J. Thad Heartfield of The Heartfield Law Firm, Beaumont, TX, Christopher D. Bright, Daniel R. Foster, and Fay E. Morisseau of McDermott Will & Emery-Irvine, Irvine, CA, Claudia R.S. Schwartz, Evan A. Parke, James G. Rizzo, Michael S. Nadel, and Rebecca A.H. Watson of McDermott Will & Emery-Washington, Washington, DC, Clayton Edward Dark, Jr., Attorney at Law, Lufkin, TX, for Plaintiff.

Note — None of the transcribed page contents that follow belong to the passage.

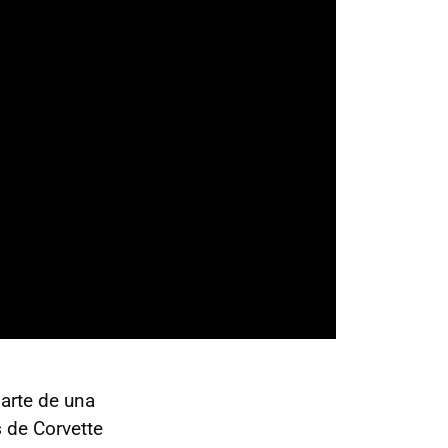
parte de una
s
de Corvette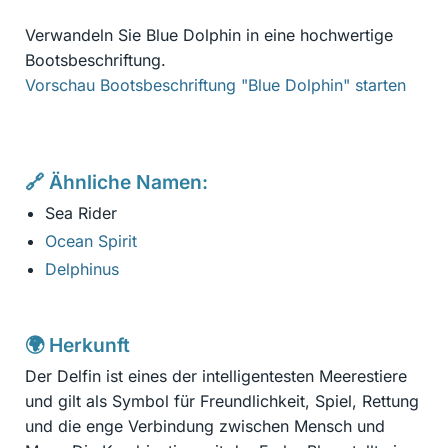
Verwandeln Sie Blue Dolphin in eine hochwertige
Bootsbeschriftung.
Vorschau Bootsbeschriftung "Blue Dolphin" starten
🔗 Ähnliche Namen:
Sea Rider
Ocean Spirit
Delphinus
🌍 Herkunft
Der Delfin ist eines der intelligentesten Meerestiere
und gilt als Symbol für Freundlichkeit, Spiel, Rettung
und die enge Verbindung zwischen Mensch und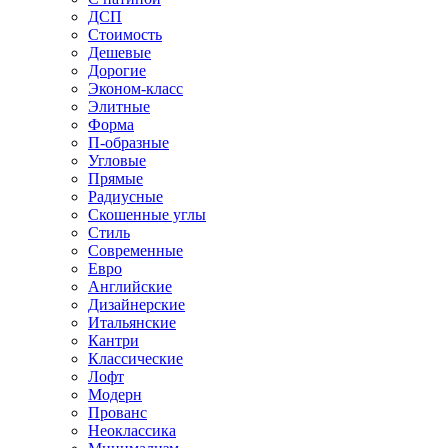
ДСП
Стоимость
Дешевые
Дорогие
Эконом-класс
Элитные
Форма
П-образные
Угловые
Прямые
Радиусные
Скошенные углы
Стиль
Современные
Евро
Английские
Дизайнерские
Итальянские
Кантри
Классические
Лофт
Модерн
Прованс
Неоклассика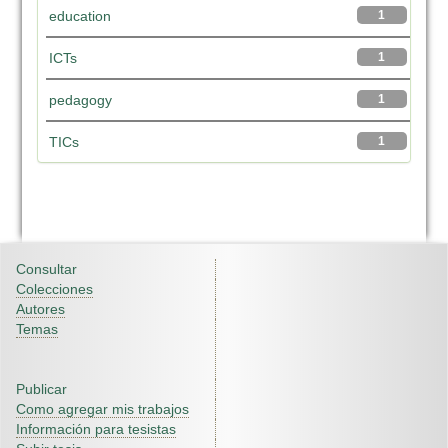
education
1
ICTs
1
pedagogy
1
TICs
1
Consultar
Colecciones
Autores
Temas
Publicar
Como agregar mis trabajos
Información para tesistas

Gregory S. Norrod, Jason J. Keener, Jonathan R. Spivey, Michael S. Kramer, and Sharon R. Barner of Foley & Lardner-Chicago, Chicago, IL, James J. Zeleskey, Attorney at Law, Lufkin, TX, Jo Ben Whittenburg of Orgain Bell & Tucker, Beaumont, TX, for Defendant.


RON CLARK, District Judge.

Blackboard has moved to strike Desire2Learn's fourth dispositive motion for

Page 576

exceeding the sixty page limit of the scheduling order. The page limit was adopted to encourage counsel in focusing on key issues. Allowing Desire2Learn to exceed the limit is not likely to illuminate the issues in this case, so the motion is granted.

The parties in this case have, between them, filed 48 motions, responses and replies in less than 14 months, which, including attachments and exhibits, consists of no fewer than eleven thousand pages. They seem to share the misconception, popular in some circles, that motion practice exists to require federal judges to shovel through steaming mounds of pleonastic arguments in a Herculean effort to uncover a hidden gem of logic that will ineluctably compel a favorable ruling. Nothing could be further from the truth.

In the context of a motion for summary judgment, for example, it is counsel's responsibility to hone in on the precise dispositive elements of a case, concerning which "there is no genuine issue as to any material fact." This is frequently easier for a defendant, which need only negate one essential element of a plaintiff's cause of action. If an opponent's case is so weak that a wide choice of dispositive arguments is available, it should be easy to choose one or two of the best. Inundating the court with a veritable smorgasbord of issues from which to choose leads to the conclusion that a party is unable to articulate clear grounds for judgement as a matter of law.